Job growth slows, losses seen this year

OTTAWA (Reuters) - Canadian job growth dropped off in March after two blockbuster months, but the figures -- and the fact that the new jobs were part-time ones -- pointed to a softening jobs market and a slowing economy.

The number of jobs rose by 14,600 in March, due entirely to the creation of part-time positions, Statistics Canada said on Friday. A surge in entrants to the labor market pushed the jobless rate up to 6.0 percent from 5.8 percent in February.

Most analysts predict the Bank of Canada will cut its key interest rate by 50 basis points on April 22 as economic weakness in the United States spills over to Canada, and the figures did nothing to change that expectation.

“Canada’s employment growth is expected to falter and the unemployment rate to rise further in the months ahead. We continue to expect Bank of Canada to cut the policy rate by 50 basis points,” said Ted Carmichael of JP Morgan Securities.

Few analysts had expected a repeat of the strong growth at the start of the year -- the economy added 43,300 jobs in February and 46,400 in January.

“After some incredibly strong employment growth figures over the last year or two, we think that employment growth in Canada is due to slow, and today’s report may have been the beginning of a softer trend,” said Jacqui Douglas, an economics strategist at TD Securities.

Statscan said the increase in the jobless rate was caused by a surge in entrants to the labor market but also noted the participation rate had risen to a record 68.0 percent. Traders had predicted a jobless rate of 5.9 percent.

The Canadian dollar sank to a session low of C$1.0083 to the U.S. dollar, or 99.18 U.S. cents, from C$1.0052, or 99.48 U.S. cents, before the data were released. It recovered to C$1.0020 to the U.S. dollar, or 99.80 U.S. cents, after the release of weaken than expected U.S. jobs figures.

The figures showed that 34,200 jobs were added in Canada in March. Full-time employment dropped by 19,600 and the hard-pressed manufacturing sector shed 9,400 positions for a year-on-year loss of 113,300 jobs.

“The Bank of Canada will likely remain wary that with the growing indications that the U.S. economy declined in the first half of this year, the weakening in Canadian employment growth could extend into subsequent months,” said George Davis, chief foreign exchange technical analyst at RBC Capital Markets.

Not everyone was convinced there were many signs of real stress outside the manufacturing sector.

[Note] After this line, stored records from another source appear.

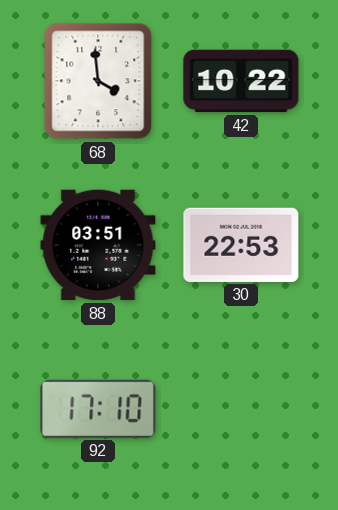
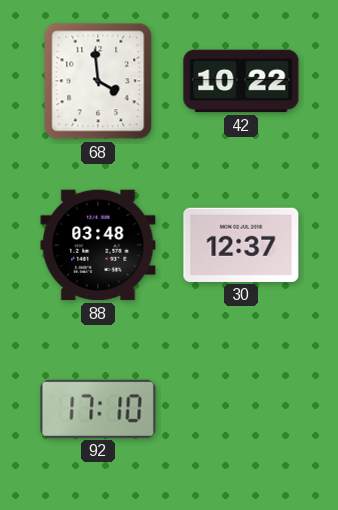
88: 03:51 -> 03:48
30: 22:53 -> 12:37
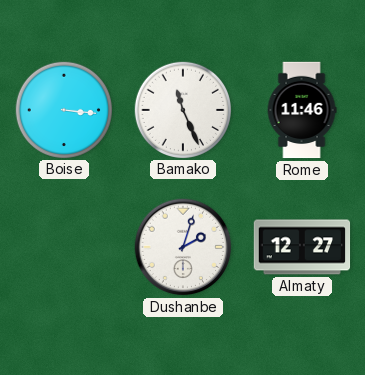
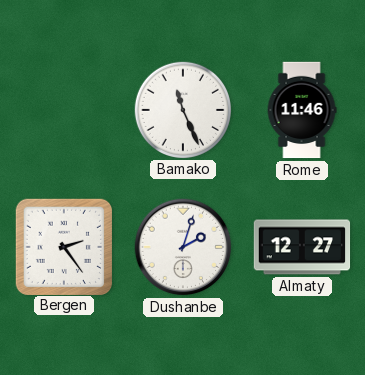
Boise: 3:16 -> none
Bergen: none -> 2:24
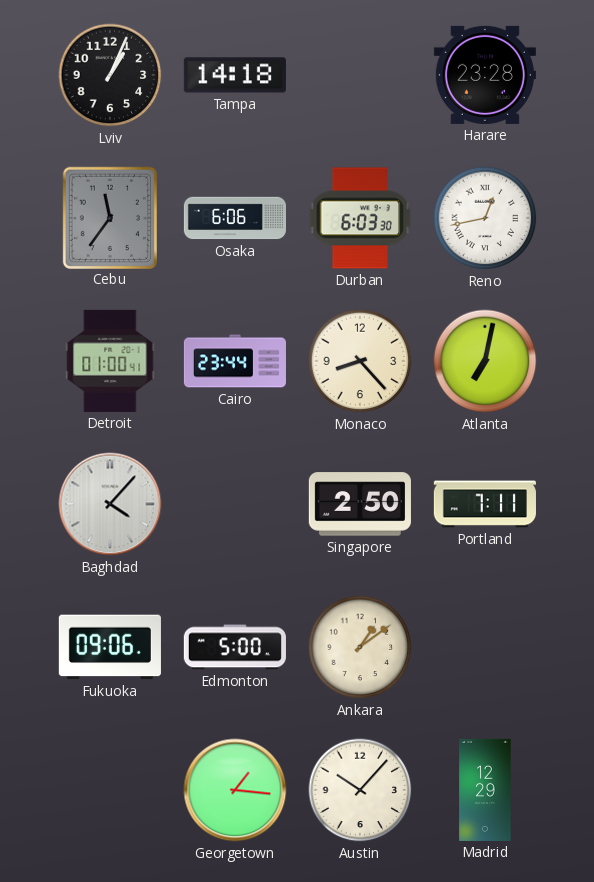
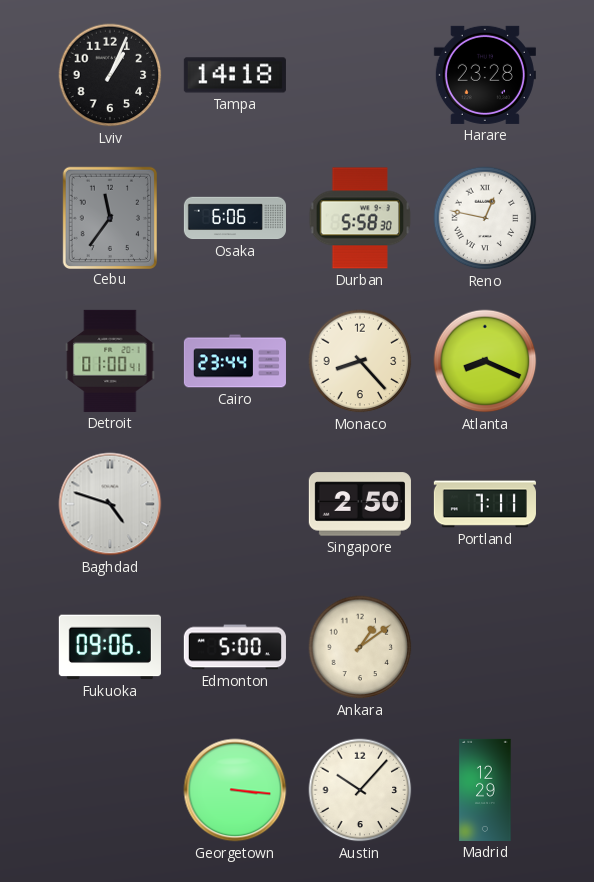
Durban: 6:03 -> 5:58
Reno: 12:43 -> 12:47
Atlanta: 7:02 -> 8:19
Baghdad: 4:07 -> 4:48
Georgetown: 1:16 -> 3:16
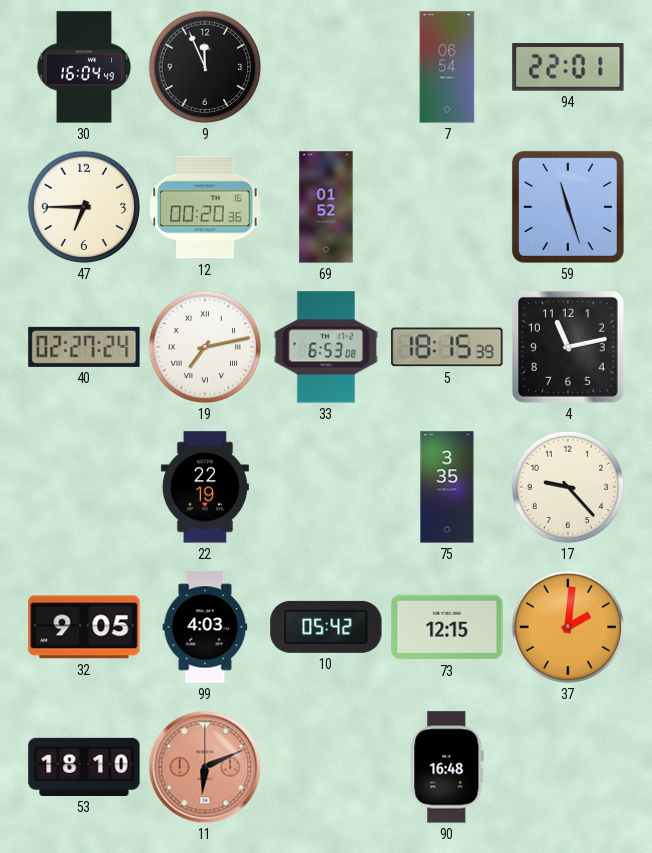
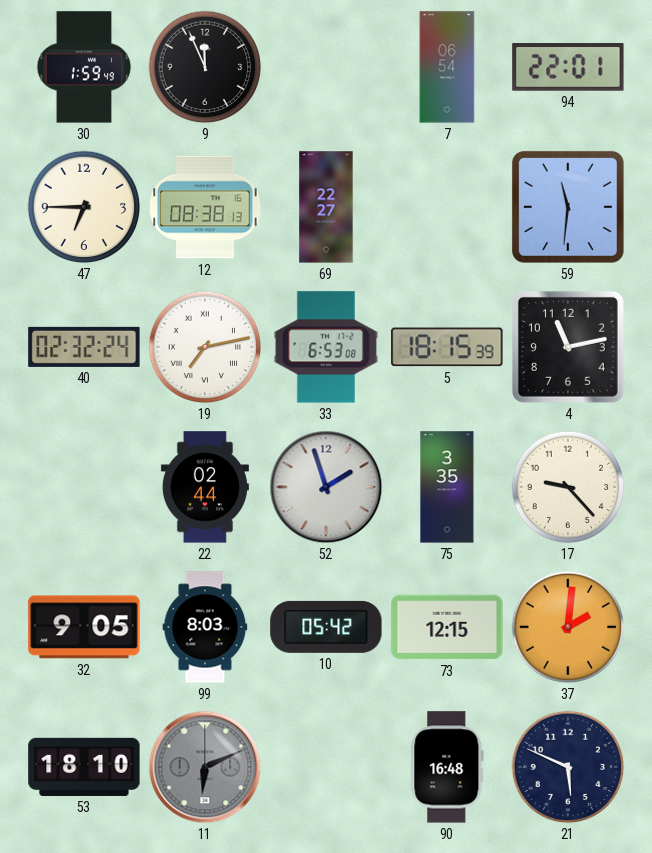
30: 16:04 -> 1:59
12: 00:20 -> 08:38
69: 01:52 -> 22:27
59: 11:27 -> 11:31
40: 02:27 -> 02:32
22: 22:19 -> 02:44
52: none -> 1:57
99: 4:03 -> 8:03
11 dial: salmon -> grey
21: none -> 5:49
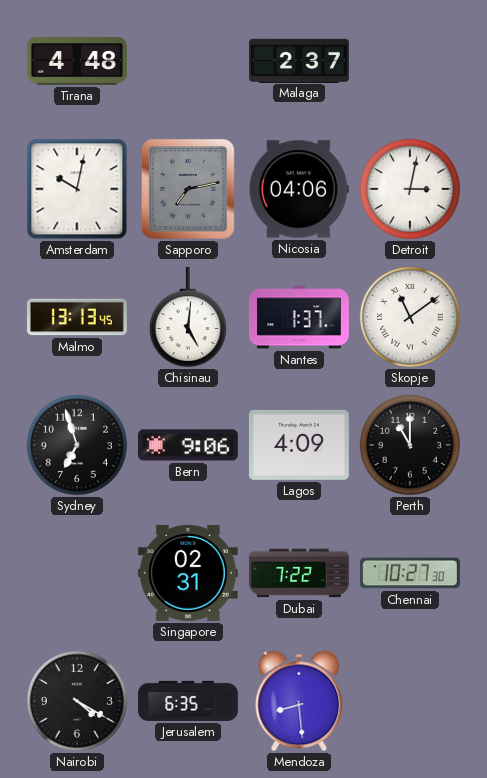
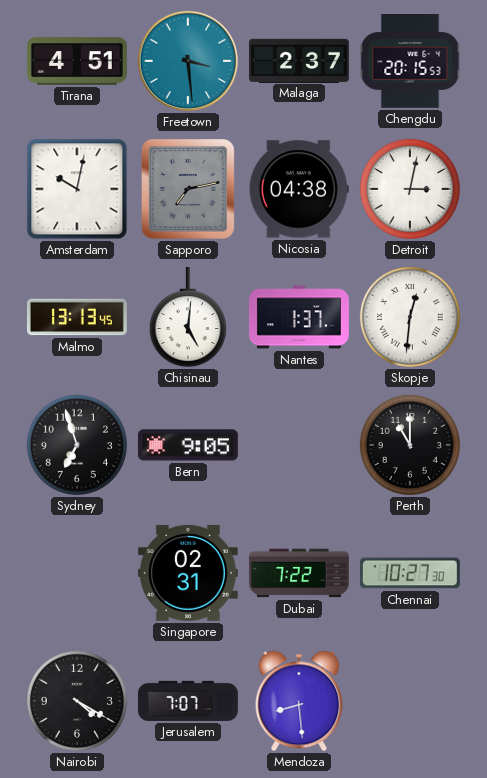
Tirana: 4:48 -> 4:51
Freetown: none -> 3:29
Chengdu: none -> 20:15
Nicosia: 04:06 -> 04:38
Skopje: 11:09 -> 12:31
Bern: 9:06 -> 9:05
Lagos: 4:09 -> none
Jerusalem: 6:35 -> 7:07
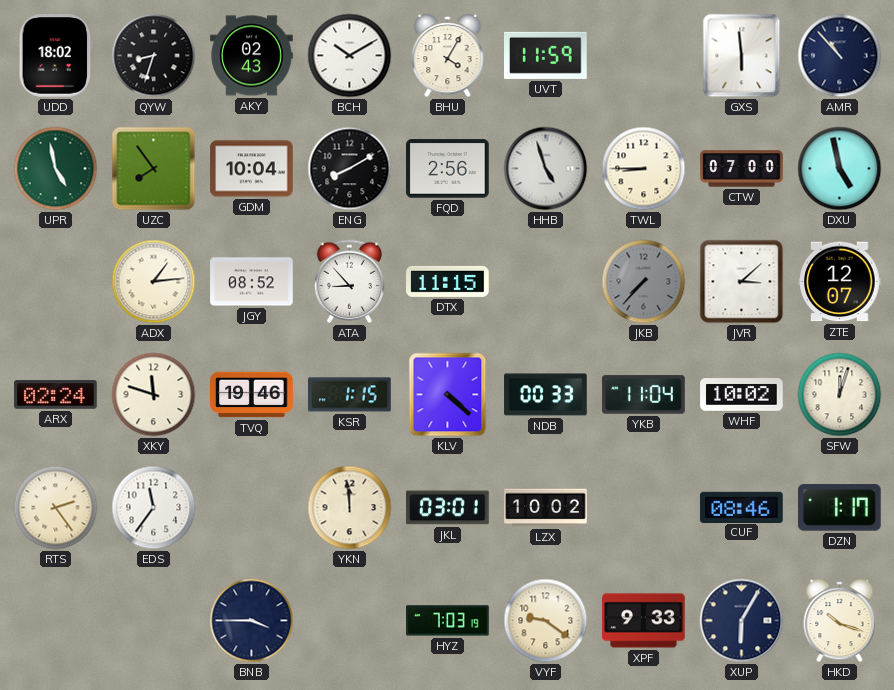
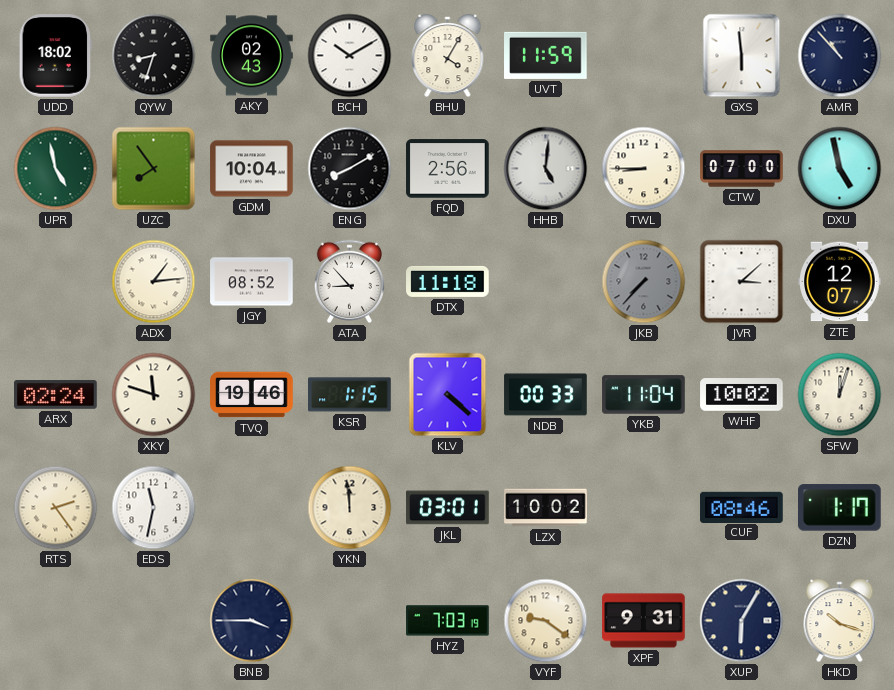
HHB: 4:57 -> 5:01
DTX: 11:15 -> 11:18
EDS: 11:36 -> 11:32
XPF: 9:33 -> 9:31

“Employment is still up 1.9 percent year-on-year, normally a solid increase. There’s no conclusive evidence here of either a big slowdown in activity or a continued upswing in wages, so this report will make little impression on the next ... rate decision,” said Doug Porter of BMO Capital Markets.

Employment gains were posted in transportation, warehousing and natural resources, with losses in information, culture and recreation. The hourly wages of permanent full-time employees grew by 4.7 percent from March 2007, well above the 1.8 percent overall inflation rate.